Disable Scrapyd item storing in .jl feed


Question

I want to know how to disable Item storing in scrapyd.

What I tried

I deploy a spider to the Scrapy daemon Scrapyd. The deployed spider stores the spidered data in a database. And it works fine.

However Scrapyd logs each scraped Scrapy item. You can see this when examining the scrapyd web interface. This item data is stored in ..../items/<project name>/<spider name>/<job name>.jl

I have no clue how to disable this. I run scrapyd in a Docker container and it uses way too much storage.

I have tried suppress Scrapy Item printed in logs after pipeline, but this does nothing for scrapyd logging it seems. All spider logging settings seem to be ignored by scrapyd.

Edit I found this entry in the documentation about Item storing. It seems if you omit the items_dir setting, item logging will not happen. It is said that this is disabled by default. I do not have a scrapyd.conf file, so item logging should be disabled. It is not.


Solution

  • After writing my answer I re-read your question and I see that what you want has nothing to do with logging but it's about not writing to the (default-ish) .jl feed (Maybe update the title to: "Disable scrapyd Item storing"). To override scrapyd's default, just set FEED_URI to an empty string like this:

    $ curl http://localhost:6800/schedule.json -d project=tutorial -d spider=example -d setting=FEED_URI=
    

    For other people who are looking into logging... Let's see an example.
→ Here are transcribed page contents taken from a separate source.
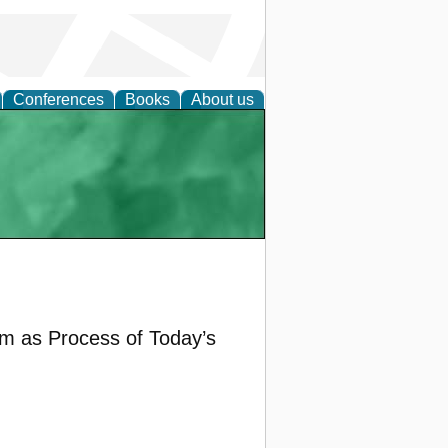
Conferences
Books
About us
rm as Process of Today’s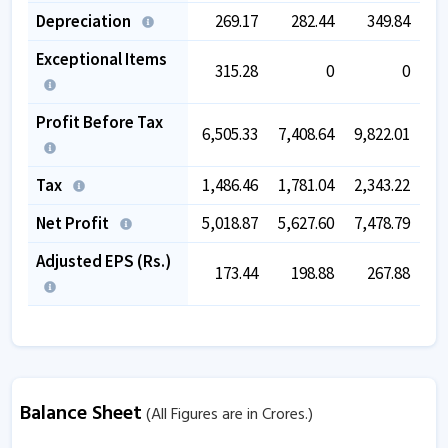
Depreciation
269.17
282.44
349.84
Exceptional Items
315.28
0
0
Profit Before Tax
6,505.33
7,408.64
9,822.01
11,
Tax
1,486.46
1,781.04
2,343.22
2,
Net Profit
5,018.87
5,627.60
7,478.79
8,
Adjusted EPS (Rs.)
173.44
198.88
267.88
Balance Sheet
(All Figures are in Crores.)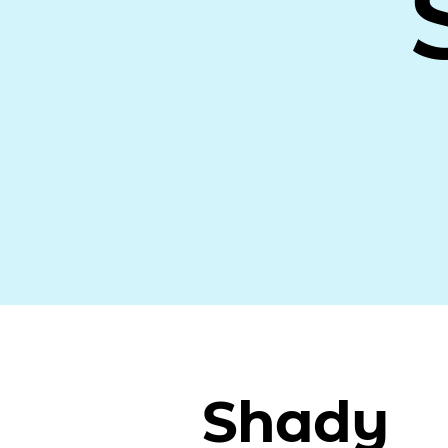
Shady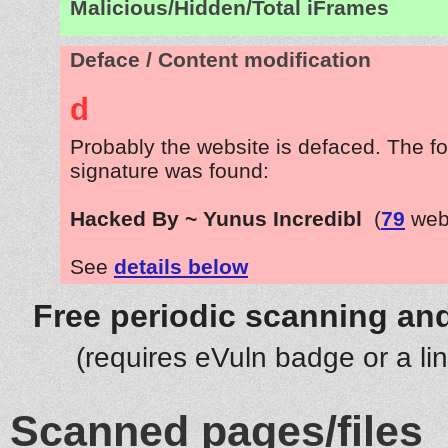
Malicious/Hidden/Total iFrames
Deface / Content modification
d
Probably the website is defaced. The fo
signature was found:
Hacked By ~ Yunus Incredibl
(
79
webs
See
details below
Free periodic scanning and
(requires eVuln badge or a li
Scanned pages/files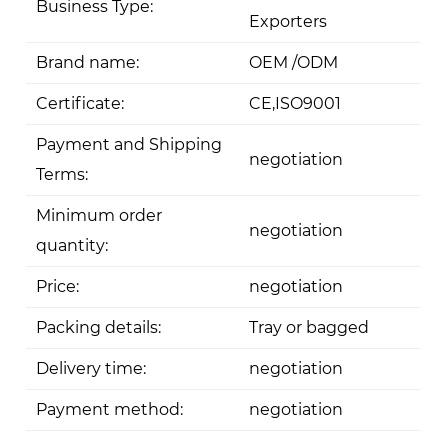
Business Type:
Exporters
Brand name:
OEM /ODM
Certificate:
CE,ISO9001
Payment and Shipping
negotiation
Terms:
Minimum order
negotiation
quantity:
Price:
negotiation
Packing details:
Tray or bagged
Delivery time:
negotiation
Payment method:
negotiation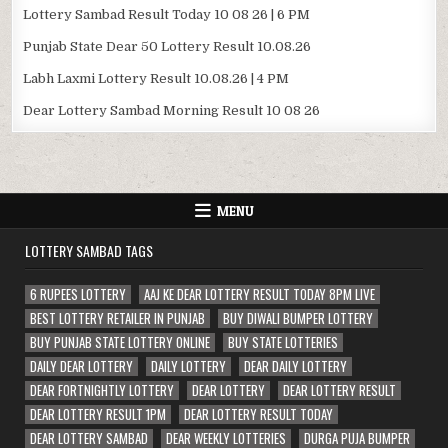
Lottery Sambad Result Today 10 08 26 | 6 PM
Punjab State Dear 50 Lottery Result 10.08.26
Labh Laxmi Lottery Result 10.08.26 | 4 PM
Dear Lottery Sambad Morning Result 10 08 26
MENU
LOTTERY SAMBAD TAGS
6 RUPEES LOTTERY
AAJ KE DEAR LOTTERY RESULT TODAY 8PM LIVE
BEST LOTTERY RETAILER IN PUNJAB
BUY DIWALI BUMPER LOTTERY
BUY PUNJAB STATE LOTTERY ONLINE
BUY STATE LOTTERIES
DAILY DEAR LOTTERY
DAILY LOTTERY
DEAR DAILY LOTTERY
DEAR FORTNIGHTLY LOTTERY
DEAR LOTTERY
DEAR LOTTERY RESULT
DEAR LOTTERY RESULT 1PM
DEAR LOTTERY RESULT TODAY
DEAR LOTTERY SAMBAD
DEAR WEEKLY LOTTERIES
DURGA PUJA BUMPER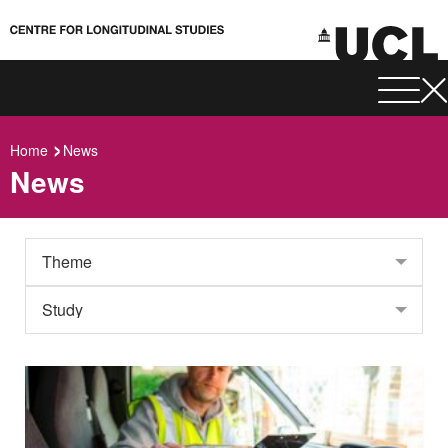
Home
News
News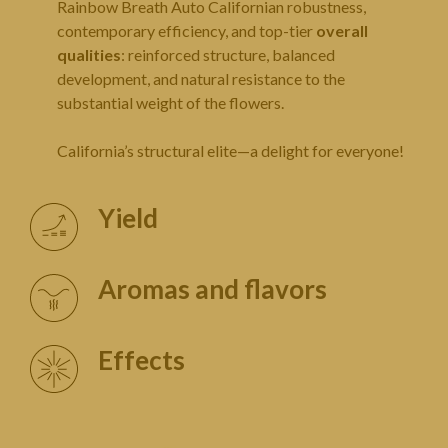
Rainbow Breath Auto Californian robustness,
contemporary efficiency, and top-tier
overall
qualities
: reinforced structure, balanced
development, and natural resistance to the
substantial weight of the flowers.
California’s structural elite—a delight for everyone!
Yield
Aromas and flavors
Effects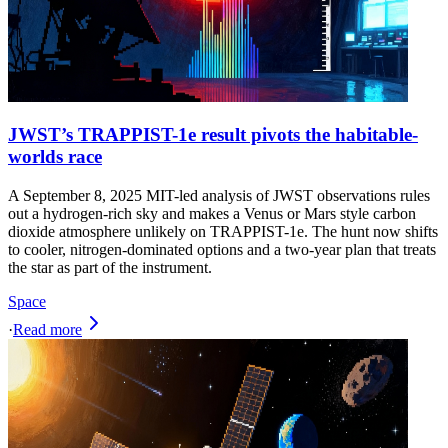
JWST’s TRAPPIST-1e result pivots the habitable-
worlds race
A September 8, 2025 MIT-led analysis of JWST observations rules
out a hydrogen-rich sky and makes a Venus or Mars style carbon
dioxide atmosphere unlikely on TRAPPIST-1e. The hunt now shifts
to cooler, nitrogen-dominated options and a two-year plan that treats
the star as part of the instrument.
Space
·
Read more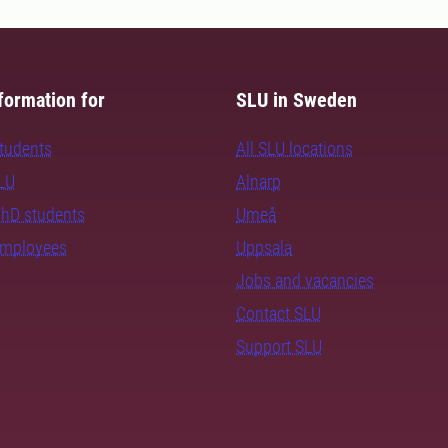
formation for
SLU in Sweden
students
All SLU locations
SLU
Alnarp
PhD students
Umeå
employees
Uppsala
Jobs and vacancies
Contact SLU
Support SLU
We do the usual:

    $ scrapy startproject tutorial
    $ cd tutorial
    $ scrapy genspider example example.com
    

    then edit tutorial/spiders/example.py to contain the following:

    import scrapy
    
    class TutorialItem(scrapy.Item):
        name = scrapy.Field()
        surname = scrapy.Field()
    
    class ExampleSpider(scrapy.Spider):
        name = "example"
    
        start_urls = (
            'http://www.example.com/',
        )
    
        def parse(self, response):
            for i in xrange(100):
                t = TutorialItem()
                t['name'] = "foo"
                t['surname'] = "bar %d" % i
                yield t
    

    Notice the difference between running:

    $ scrapy crawl example
    # or
    $ scrapy crawl example -L DEBUG
    # or
    $ scrapy crawl example -s LOG_LEVEL=DEBUG
    

    and

    $ scrapy crawl example -s LOG_LEVEL=INFO
    # or
    $ scrapy crawl example -L INFO
    

    By trying such combinations on your spider confirm that it doesn't print Item info for log-level beyond debug.
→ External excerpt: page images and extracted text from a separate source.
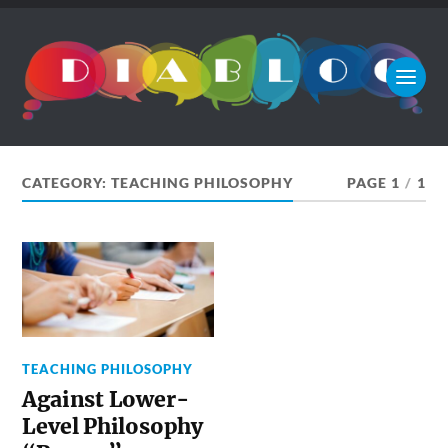
CATEGORY:
TEACHING PHILOSOPHY
PAGE 1
/
1
TEACHING PHILOSOPHY
Against Lower-
Level Philosophy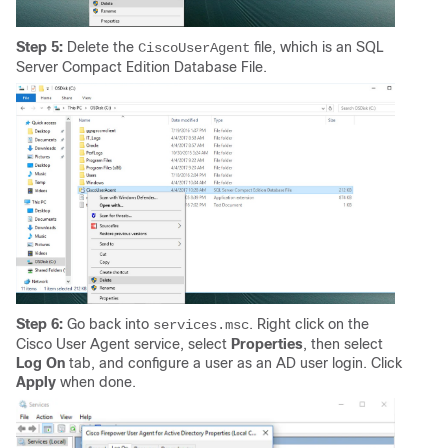
Step 5:
Delete the
file, which is an SQL
CiscoUserAgent
Server Compact Edition Database File.
Step 6:
Go back into
. Right click on the
services.msc
Cisco User Agent service, select
Properties
, then select
Log On
tab, and configure a user as an AD user login. Click
Apply
when done.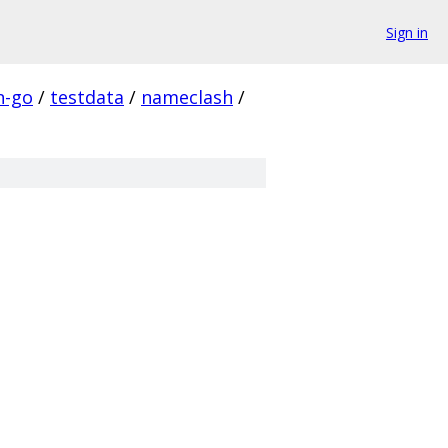
Sign in
n-go
/
testdata
/
nameclash
/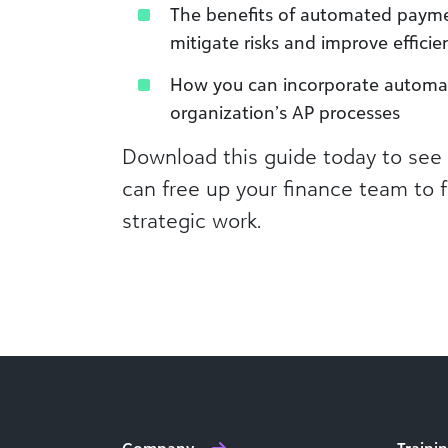
The benefits of automated payme
mitigate risks and improve efficie
How you can incorporate automa
organization’s AP processes
Download this guide today to se
can free up your finance team to
strategic work.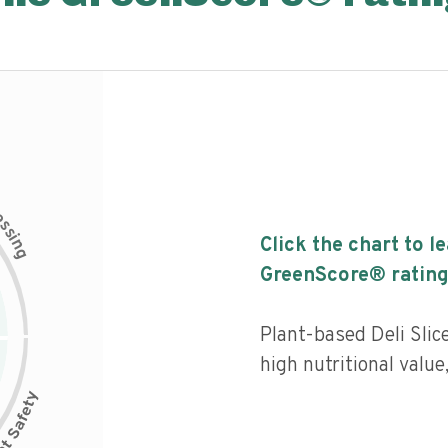
c
e
s
s
i
Click the chart to l
n
g
GreenScore® rating
Plant-based Deli Sli
high nutritional value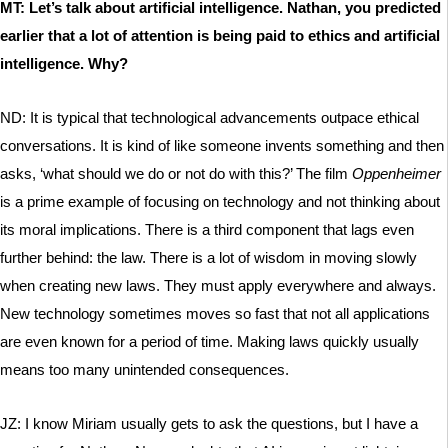
MT: Let’s talk about artificial intelligence. Nathan, you predicted
earlier that a lot of attention is being paid to ethics and artificial
intelligence. Why?
ND: It is typical that technological advancements outpace ethical
conversations. It is kind of like someone invents something and then
asks, ‘what should we do or not do with this?’ The film
Oppenheimer
is a prime example of focusing on technology and not thinking about
its moral implications. There is a third component that lags even
further behind: the law. There is a lot of wisdom in moving slowly
when creating new laws. They must apply everywhere and always.
New technology sometimes moves so fast that not all applications
are even known for a period of time. Making laws quickly usually
means too many unintended consequences.
JZ: I know Miriam usually gets to ask the questions, but I have a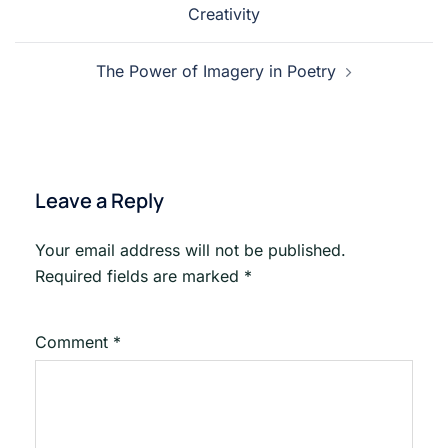
Creativity
The Power of Imagery in Poetry
Leave a Reply
Your email address will not be published.
Required fields are marked
*
Comment
*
    It's now time, after you deploy to scrapyd to do exactly the same:

    $ curl http://localhost:6800/schedule.json -d setting=LOG_LEVEL=INFO -d project=tutorial -d spider=example
    

    Confirm that the logs don't contain items when you run:

    enter image description here

    Note that if your items are still printed in INFO level, it likely means that your code or some pipeline is printing it. You could rise log-level further and/or investigate and find the code that prints it and remove it.